**INSTRUCTION**:
Which lines of the records contain the word "that"? Copy each one.

**RECORDS PROVIDED**:
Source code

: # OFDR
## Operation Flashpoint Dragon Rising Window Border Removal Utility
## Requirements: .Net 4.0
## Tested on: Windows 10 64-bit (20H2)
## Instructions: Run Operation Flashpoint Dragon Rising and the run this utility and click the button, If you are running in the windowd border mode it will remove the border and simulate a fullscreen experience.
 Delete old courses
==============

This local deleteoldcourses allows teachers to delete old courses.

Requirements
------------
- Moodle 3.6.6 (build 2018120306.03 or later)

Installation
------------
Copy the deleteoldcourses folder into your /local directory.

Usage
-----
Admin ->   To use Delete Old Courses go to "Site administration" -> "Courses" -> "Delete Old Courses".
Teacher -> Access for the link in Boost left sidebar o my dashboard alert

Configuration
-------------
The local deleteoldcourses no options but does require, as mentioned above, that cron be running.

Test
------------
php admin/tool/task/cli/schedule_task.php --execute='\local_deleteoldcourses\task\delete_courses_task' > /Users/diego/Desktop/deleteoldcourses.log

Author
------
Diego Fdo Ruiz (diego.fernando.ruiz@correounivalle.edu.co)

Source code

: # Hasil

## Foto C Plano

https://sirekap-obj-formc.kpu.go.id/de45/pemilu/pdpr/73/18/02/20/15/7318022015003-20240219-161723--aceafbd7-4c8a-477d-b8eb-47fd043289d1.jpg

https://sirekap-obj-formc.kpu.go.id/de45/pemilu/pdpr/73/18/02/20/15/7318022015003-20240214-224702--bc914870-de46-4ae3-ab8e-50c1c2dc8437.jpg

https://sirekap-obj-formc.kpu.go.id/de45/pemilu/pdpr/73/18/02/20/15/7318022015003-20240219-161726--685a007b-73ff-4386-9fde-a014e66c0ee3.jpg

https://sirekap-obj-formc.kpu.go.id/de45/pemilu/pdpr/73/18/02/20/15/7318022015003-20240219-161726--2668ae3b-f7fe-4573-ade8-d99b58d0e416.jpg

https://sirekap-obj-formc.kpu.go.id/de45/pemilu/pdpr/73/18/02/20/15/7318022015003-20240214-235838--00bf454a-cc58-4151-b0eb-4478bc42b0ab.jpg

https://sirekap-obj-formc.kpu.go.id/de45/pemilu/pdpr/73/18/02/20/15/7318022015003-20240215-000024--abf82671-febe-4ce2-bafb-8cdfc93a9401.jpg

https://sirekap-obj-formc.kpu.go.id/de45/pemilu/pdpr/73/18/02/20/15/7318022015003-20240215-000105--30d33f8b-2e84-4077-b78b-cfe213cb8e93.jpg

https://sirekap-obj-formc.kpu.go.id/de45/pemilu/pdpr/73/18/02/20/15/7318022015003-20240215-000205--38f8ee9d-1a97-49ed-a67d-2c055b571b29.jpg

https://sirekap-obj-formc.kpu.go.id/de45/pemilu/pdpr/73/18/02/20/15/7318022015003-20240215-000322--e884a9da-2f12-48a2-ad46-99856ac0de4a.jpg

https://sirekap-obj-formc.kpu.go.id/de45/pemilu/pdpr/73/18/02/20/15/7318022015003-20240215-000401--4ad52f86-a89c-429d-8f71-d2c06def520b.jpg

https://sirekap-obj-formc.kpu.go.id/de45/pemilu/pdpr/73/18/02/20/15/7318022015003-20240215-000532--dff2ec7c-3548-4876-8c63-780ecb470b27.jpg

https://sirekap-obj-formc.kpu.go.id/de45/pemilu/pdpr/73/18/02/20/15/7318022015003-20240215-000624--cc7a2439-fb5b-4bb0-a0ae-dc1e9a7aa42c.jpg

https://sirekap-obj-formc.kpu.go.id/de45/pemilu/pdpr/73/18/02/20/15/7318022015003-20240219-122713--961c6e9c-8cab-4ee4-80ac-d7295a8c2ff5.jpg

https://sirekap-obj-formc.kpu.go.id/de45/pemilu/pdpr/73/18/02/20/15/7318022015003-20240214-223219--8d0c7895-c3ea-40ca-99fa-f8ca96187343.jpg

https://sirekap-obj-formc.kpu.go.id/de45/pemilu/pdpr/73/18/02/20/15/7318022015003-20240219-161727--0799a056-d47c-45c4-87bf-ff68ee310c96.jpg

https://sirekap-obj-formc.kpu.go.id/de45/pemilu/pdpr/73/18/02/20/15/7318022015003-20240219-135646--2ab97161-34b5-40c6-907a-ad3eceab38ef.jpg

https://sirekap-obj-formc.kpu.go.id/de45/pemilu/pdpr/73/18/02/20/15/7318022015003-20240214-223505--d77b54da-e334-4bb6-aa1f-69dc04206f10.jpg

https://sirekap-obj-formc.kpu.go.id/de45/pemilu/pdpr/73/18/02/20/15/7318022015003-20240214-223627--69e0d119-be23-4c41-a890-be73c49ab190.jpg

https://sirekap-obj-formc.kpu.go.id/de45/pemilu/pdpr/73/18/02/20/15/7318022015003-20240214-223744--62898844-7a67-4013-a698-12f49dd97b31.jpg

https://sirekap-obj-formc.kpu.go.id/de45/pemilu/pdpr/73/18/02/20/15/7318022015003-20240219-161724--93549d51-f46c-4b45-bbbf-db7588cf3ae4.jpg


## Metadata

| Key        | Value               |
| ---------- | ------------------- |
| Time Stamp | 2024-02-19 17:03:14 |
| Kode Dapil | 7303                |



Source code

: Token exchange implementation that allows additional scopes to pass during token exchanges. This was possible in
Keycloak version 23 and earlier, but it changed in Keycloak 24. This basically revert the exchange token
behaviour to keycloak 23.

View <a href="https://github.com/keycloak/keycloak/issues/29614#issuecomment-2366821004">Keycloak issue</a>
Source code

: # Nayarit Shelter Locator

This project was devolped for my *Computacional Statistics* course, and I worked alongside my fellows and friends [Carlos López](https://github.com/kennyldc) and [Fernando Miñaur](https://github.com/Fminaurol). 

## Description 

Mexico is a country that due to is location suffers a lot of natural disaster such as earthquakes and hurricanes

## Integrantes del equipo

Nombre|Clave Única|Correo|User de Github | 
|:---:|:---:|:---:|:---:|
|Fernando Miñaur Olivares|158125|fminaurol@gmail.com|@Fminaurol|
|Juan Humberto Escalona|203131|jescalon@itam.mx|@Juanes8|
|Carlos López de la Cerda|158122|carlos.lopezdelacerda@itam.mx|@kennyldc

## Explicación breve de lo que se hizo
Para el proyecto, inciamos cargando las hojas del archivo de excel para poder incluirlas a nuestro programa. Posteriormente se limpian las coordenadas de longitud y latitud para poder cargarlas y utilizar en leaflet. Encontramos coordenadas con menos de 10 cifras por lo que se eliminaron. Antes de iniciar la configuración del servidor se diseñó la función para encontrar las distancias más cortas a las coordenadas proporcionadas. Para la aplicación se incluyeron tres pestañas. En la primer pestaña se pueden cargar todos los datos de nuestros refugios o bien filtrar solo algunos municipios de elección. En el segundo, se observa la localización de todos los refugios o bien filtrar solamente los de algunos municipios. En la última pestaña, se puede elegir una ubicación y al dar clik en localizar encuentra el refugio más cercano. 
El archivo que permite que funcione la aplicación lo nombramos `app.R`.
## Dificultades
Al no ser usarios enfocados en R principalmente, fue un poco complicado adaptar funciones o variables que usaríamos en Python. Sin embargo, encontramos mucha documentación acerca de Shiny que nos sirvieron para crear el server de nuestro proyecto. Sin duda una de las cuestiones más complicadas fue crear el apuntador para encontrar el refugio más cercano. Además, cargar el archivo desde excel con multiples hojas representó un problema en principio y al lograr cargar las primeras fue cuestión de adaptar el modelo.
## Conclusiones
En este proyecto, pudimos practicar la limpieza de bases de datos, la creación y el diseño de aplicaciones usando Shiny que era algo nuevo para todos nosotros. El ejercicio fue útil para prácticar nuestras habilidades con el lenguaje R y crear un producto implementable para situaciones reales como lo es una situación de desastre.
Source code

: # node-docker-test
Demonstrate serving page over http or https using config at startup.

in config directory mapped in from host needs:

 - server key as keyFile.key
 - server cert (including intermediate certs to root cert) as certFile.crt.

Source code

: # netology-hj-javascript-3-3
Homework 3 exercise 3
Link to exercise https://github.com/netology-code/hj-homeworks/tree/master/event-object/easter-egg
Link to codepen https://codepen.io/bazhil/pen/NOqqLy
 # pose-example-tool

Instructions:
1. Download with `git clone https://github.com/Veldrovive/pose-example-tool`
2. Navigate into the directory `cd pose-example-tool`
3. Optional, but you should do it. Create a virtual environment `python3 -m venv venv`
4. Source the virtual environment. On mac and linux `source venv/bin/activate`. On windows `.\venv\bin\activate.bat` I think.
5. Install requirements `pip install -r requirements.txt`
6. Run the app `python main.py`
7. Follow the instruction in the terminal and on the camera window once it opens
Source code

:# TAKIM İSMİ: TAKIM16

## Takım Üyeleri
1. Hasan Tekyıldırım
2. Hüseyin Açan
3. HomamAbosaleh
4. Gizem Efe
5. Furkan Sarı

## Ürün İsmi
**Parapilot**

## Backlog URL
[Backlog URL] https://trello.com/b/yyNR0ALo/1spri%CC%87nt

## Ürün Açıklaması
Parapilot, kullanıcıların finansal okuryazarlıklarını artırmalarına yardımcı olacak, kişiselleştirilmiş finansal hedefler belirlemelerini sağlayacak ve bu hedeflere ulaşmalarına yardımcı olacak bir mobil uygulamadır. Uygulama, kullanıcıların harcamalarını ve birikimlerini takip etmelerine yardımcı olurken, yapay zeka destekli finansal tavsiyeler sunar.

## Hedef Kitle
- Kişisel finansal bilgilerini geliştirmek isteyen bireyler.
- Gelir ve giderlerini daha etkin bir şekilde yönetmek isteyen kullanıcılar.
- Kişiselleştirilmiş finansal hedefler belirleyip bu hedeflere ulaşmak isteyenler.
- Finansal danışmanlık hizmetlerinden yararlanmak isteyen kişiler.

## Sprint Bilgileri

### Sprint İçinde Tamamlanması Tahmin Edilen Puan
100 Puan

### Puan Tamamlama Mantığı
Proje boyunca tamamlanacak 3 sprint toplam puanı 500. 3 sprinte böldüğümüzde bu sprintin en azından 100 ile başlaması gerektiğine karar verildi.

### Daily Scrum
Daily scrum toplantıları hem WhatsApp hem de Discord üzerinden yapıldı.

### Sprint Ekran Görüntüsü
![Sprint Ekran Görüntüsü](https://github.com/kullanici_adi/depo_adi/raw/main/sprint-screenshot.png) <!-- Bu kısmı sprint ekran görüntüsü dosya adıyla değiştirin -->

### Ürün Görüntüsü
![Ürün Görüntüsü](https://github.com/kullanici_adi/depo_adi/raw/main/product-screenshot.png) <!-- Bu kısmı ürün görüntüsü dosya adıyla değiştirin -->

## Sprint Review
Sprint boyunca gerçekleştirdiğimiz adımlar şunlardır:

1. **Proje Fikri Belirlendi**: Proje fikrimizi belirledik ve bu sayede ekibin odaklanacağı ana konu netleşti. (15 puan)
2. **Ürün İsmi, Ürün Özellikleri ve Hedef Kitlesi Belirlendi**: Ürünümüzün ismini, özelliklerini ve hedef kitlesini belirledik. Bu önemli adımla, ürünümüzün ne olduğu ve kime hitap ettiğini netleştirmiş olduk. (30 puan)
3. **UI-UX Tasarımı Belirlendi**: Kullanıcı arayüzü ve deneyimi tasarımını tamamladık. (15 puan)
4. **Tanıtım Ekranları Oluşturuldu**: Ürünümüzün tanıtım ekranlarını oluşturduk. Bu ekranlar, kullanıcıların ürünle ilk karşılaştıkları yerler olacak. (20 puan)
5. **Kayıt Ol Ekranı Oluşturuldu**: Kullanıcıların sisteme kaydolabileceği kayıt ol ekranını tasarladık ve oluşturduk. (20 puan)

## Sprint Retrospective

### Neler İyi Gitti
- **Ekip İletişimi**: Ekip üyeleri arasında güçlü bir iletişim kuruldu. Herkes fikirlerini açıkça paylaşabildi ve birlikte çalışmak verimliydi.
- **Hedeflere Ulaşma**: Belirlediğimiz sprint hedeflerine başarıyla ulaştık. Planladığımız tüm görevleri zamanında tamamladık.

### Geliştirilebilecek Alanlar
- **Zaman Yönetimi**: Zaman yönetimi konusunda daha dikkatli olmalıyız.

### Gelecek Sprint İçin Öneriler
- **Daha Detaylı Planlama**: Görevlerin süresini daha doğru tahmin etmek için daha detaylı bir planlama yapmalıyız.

**RESPONSE TO THIS TASK**:
The local deleteoldcourses no options but does require, as mentioned above, that cron be running.
: Token exchange implementation that allows additional scopes to pass during token exchanges. This was possible in
Mexico is a country that due to is location suffers a lot of natural disaster such as earthquakes and hurricanes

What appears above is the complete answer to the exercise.